**WHAT IS NEEDED**
Quote all of the data exactly as given. Skip every picture it contains.

**DATASET EXTRACT**

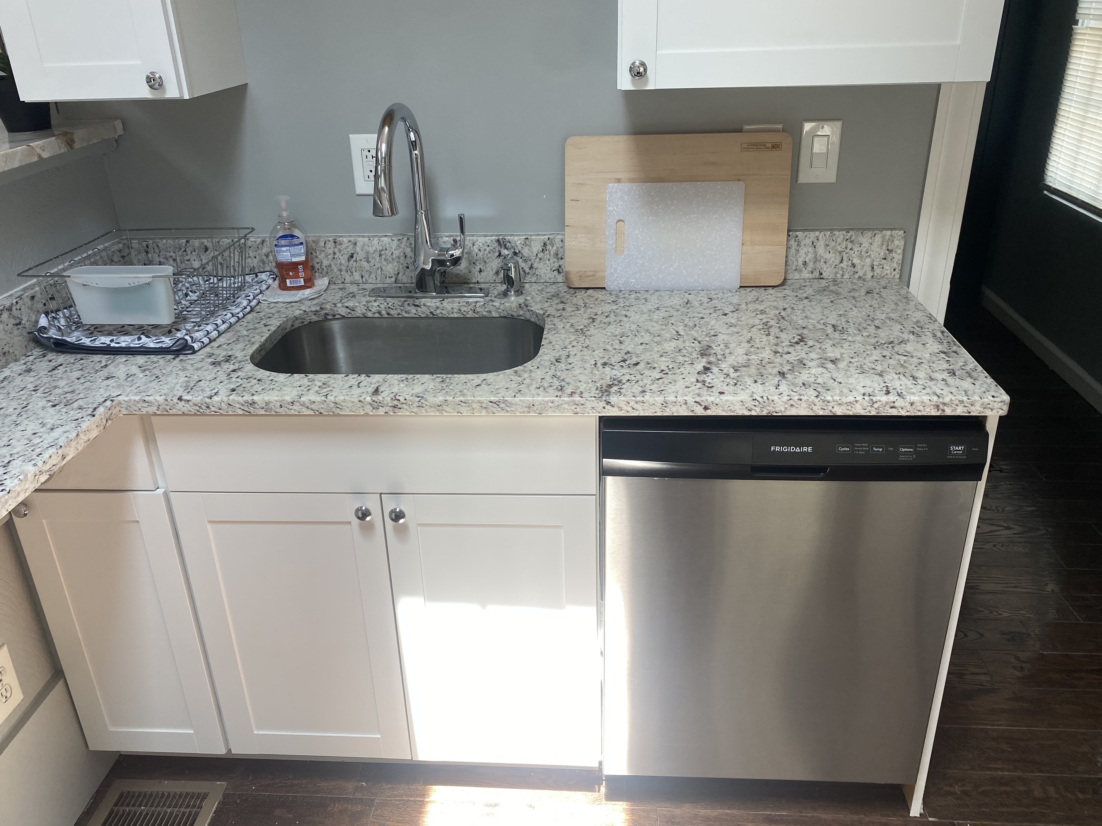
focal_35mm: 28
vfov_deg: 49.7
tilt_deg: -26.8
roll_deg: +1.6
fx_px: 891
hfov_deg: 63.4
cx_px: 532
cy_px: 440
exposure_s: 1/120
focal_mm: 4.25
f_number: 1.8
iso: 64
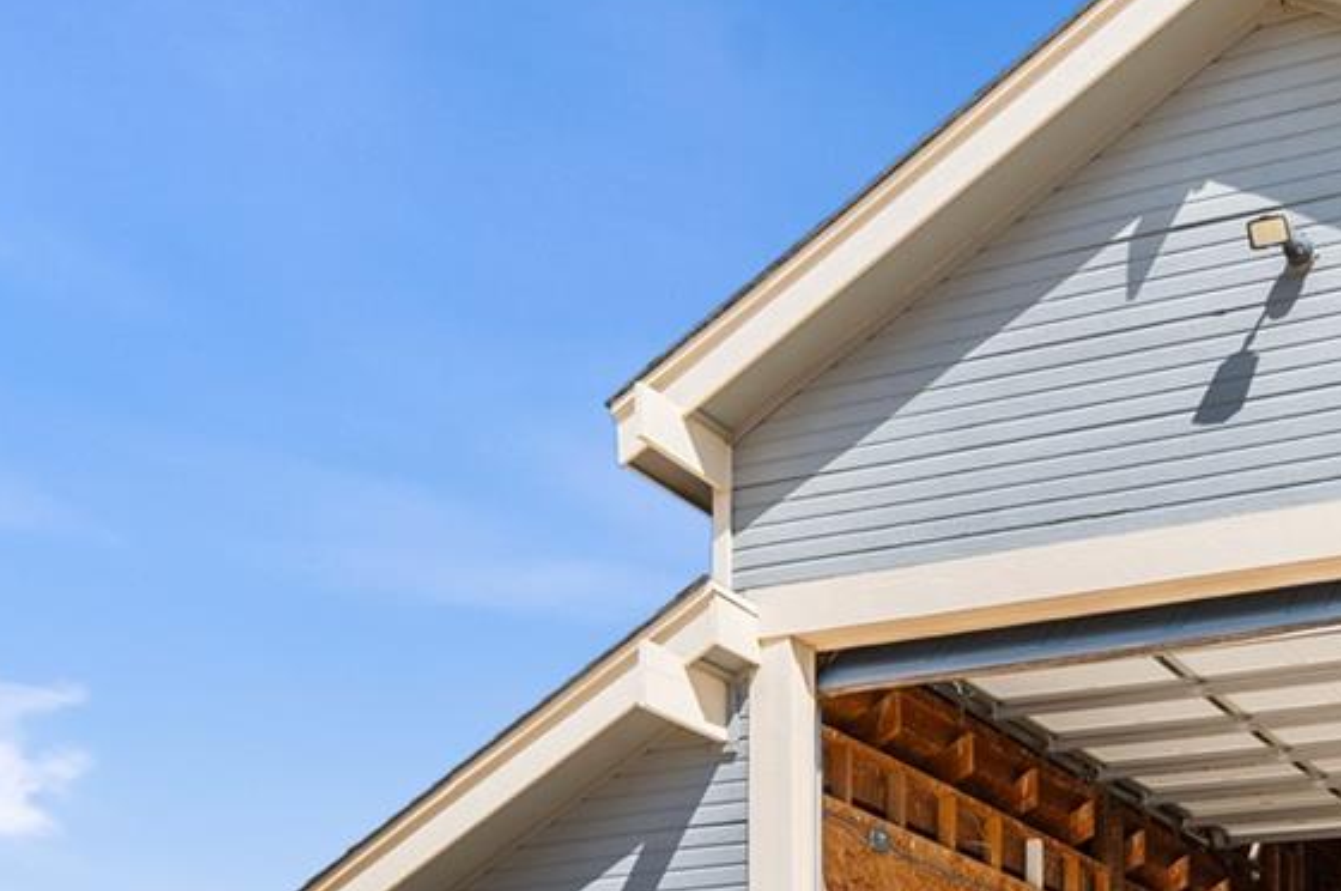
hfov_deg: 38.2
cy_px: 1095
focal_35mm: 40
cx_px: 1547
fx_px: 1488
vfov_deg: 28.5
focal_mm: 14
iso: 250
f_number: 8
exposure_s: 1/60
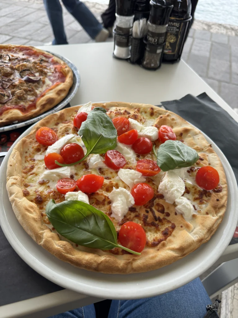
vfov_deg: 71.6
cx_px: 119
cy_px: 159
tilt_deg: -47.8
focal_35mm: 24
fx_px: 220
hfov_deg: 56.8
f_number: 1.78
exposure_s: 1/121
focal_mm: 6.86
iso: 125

**RESULT OF THE EXERCISE**
focal_35mm: 28
vfov_deg: 49.7
tilt_deg: -26.8
roll_deg: +1.6
fx_px: 891
hfov_deg: 63.4
cx_px: 532
cy_px: 440
exposure_s: 1/120
focal_mm: 4.25
f_number: 1.8
iso: 64
hfov_deg: 38.2
cy_px: 1095
focal_35mm: 40
cx_px: 1547
fx_px: 1488
vfov_deg: 28.5
focal_mm: 14
iso: 250
f_number: 8
exposure_s: 1/60
vfov_deg: 71.6
cx_px: 119
cy_px: 159
tilt_deg: -47.8
focal_35mm: 24
fx_px: 220
hfov_deg: 56.8
f_number: 1.78
exposure_s: 1/121
focal_mm: 6.86
iso: 125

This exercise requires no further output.